### PROMPT:
In the records below, change "scatter plot" to "dot plot" and leave everything else as it is. Omit the pictures from your answer.

### Chart comprehension data:
Segment Open
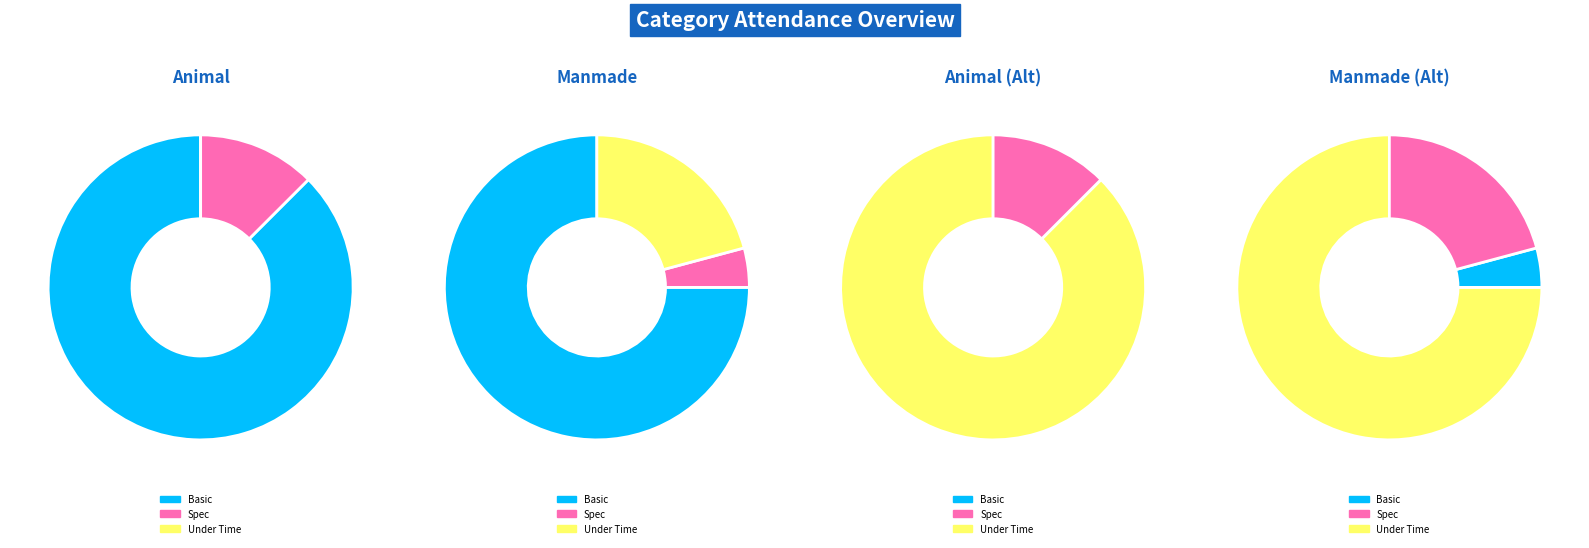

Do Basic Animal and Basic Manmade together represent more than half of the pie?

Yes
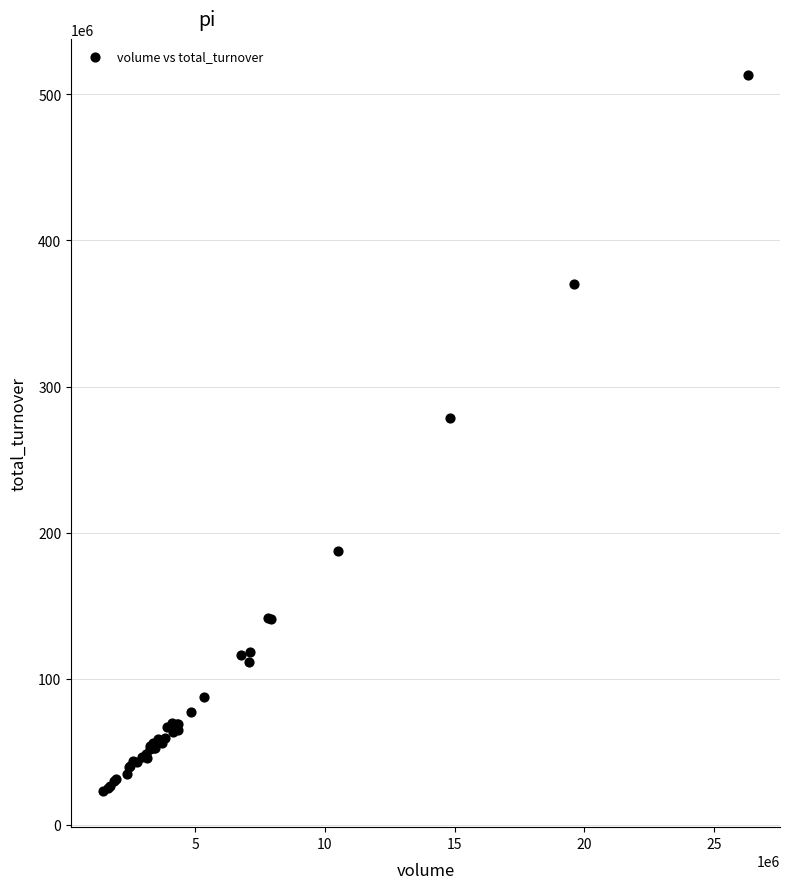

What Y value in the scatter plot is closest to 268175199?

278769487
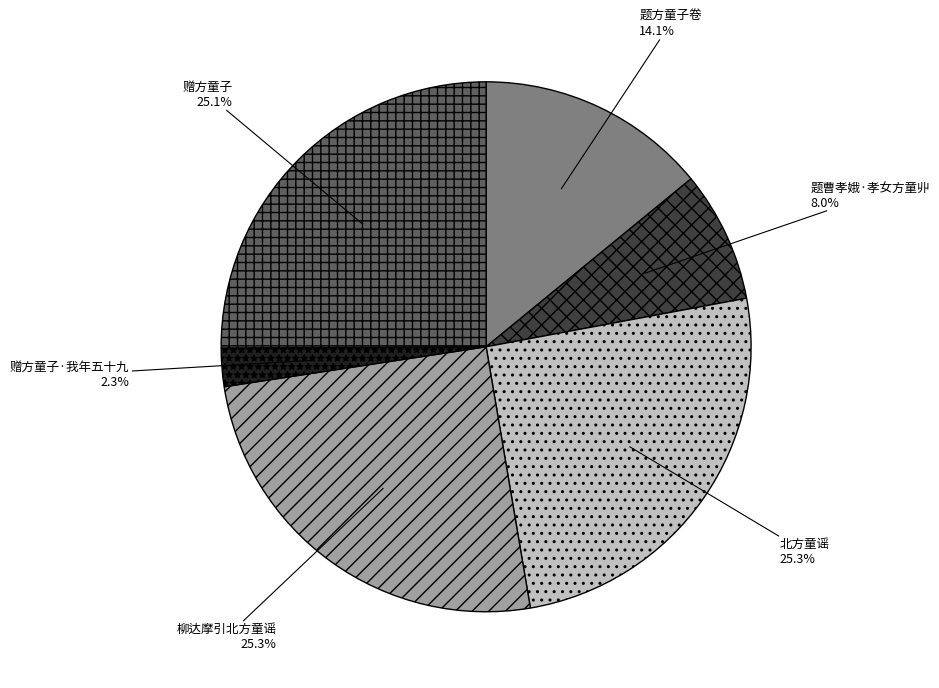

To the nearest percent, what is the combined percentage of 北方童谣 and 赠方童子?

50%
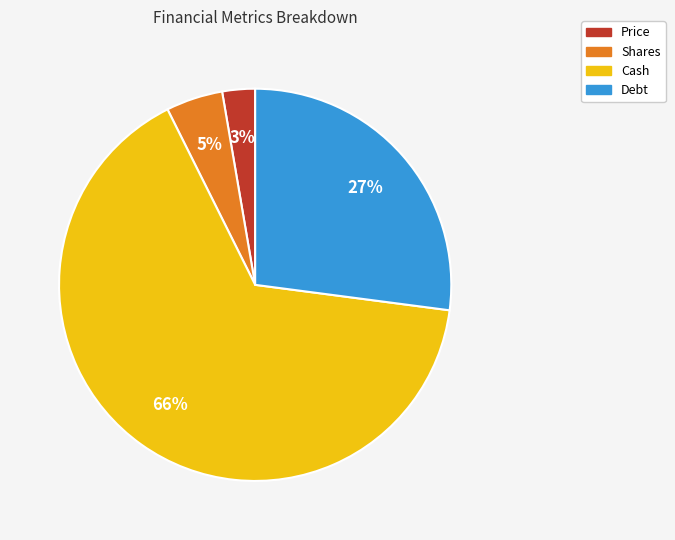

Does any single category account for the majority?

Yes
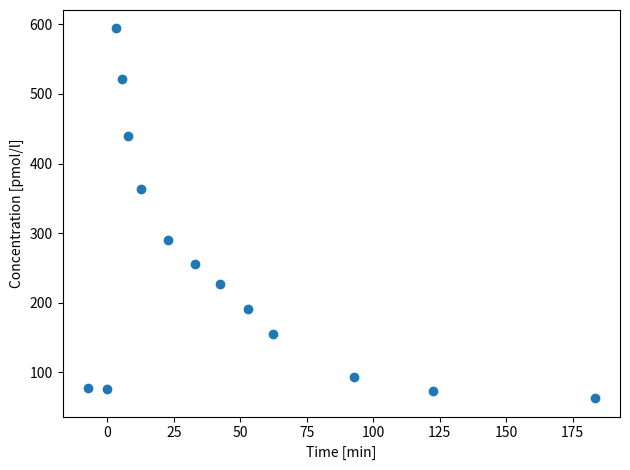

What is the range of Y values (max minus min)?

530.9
Segment Closed
### RESULT OF THIS EXERCISE:
Do Basic Animal and Basic Manmade together represent more than half of the pie?

Yes

What Y value in the dot plot is closest to 268175199?

278769487

To the nearest percent, what is the combined percentage of 北方童谣 and 赠方童子?

50%

Does any single category account for the majority?

Yes

What is the range of Y values (max minus min)?

530.9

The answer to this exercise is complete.